In 1904, Baron Édouard Empain came to Egypt with the intention of expanding his commercial empire and to build railway lines in Egypt. By 1906, the Baron hired the architect Ernest Jaspar to help create a unique aesthetic in the suburbs of Heliopolis dubbed the "Heliopolis style." Including aspects of Persian elements to neoclassical European aspects, the newly established city of Heliopolis would become a cultural center of Egypt attracting people from all over the world. Hospitals, restaurants, banks, and stores among other created infrastructure and establishments also contributed to the allure of the newly founded Heliopolis. The Baron also held an exclusive event at his palace to celebrate its completion.
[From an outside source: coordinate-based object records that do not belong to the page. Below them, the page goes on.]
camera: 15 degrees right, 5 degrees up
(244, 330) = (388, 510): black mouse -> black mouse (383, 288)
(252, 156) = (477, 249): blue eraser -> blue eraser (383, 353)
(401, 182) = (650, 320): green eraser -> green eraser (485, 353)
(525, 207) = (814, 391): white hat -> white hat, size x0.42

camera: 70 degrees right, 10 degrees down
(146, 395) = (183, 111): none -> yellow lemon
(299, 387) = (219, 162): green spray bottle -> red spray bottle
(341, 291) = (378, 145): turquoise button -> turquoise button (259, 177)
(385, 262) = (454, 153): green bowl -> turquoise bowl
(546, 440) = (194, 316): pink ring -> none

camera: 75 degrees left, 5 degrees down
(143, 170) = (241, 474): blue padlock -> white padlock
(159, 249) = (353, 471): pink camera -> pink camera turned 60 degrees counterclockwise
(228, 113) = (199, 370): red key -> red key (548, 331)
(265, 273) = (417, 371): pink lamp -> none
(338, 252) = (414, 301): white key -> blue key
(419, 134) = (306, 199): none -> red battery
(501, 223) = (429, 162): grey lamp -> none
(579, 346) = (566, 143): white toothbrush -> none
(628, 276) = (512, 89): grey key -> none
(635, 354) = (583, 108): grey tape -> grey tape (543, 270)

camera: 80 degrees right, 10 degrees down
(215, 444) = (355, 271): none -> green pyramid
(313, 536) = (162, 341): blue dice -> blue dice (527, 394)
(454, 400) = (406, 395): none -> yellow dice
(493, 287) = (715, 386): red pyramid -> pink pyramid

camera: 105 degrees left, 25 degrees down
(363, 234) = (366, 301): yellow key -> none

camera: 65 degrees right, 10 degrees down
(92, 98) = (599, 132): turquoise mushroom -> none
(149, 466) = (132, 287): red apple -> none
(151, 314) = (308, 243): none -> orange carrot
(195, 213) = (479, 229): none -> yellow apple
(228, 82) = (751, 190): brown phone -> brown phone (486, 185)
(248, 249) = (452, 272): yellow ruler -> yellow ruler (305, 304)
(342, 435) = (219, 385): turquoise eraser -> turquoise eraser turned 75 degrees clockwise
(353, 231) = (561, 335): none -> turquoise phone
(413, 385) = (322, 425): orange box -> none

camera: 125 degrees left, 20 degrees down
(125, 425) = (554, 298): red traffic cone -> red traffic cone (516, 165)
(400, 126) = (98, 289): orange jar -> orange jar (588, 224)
The Hindu-temple-styled building housed Baron Empain as well as his wife, two sons, and an alleged daughter. According to widely spread rumors, the Baron's daughter is said to have suffered from some kind of medical or mental condition that required her to be hidden from the outside world, as these qualities in a child were greatly frowned upon. Other legends surrounding the family imply that either the daughter or the Baron's wife committed suicide inside the palace, which would later contribute to the belief that the Hindu Palace was haunted and inspire the ghost tourism being labeled a national monument.

===Later history===
After the Baron's death in 1929 and the 1952 coup that took place in Egypt, the palace was left abandoned. Decades later, in the 1990s, there was social revolution against many conservative values of Islam and young people began to trespass and vandalize the palace. They were mostly doing drugs and throwing parties in a counter culture; however, the conservative backlash would insist these young adults were practicing Satanism based on previous rumors of the past and a prejudice against nontraditional values.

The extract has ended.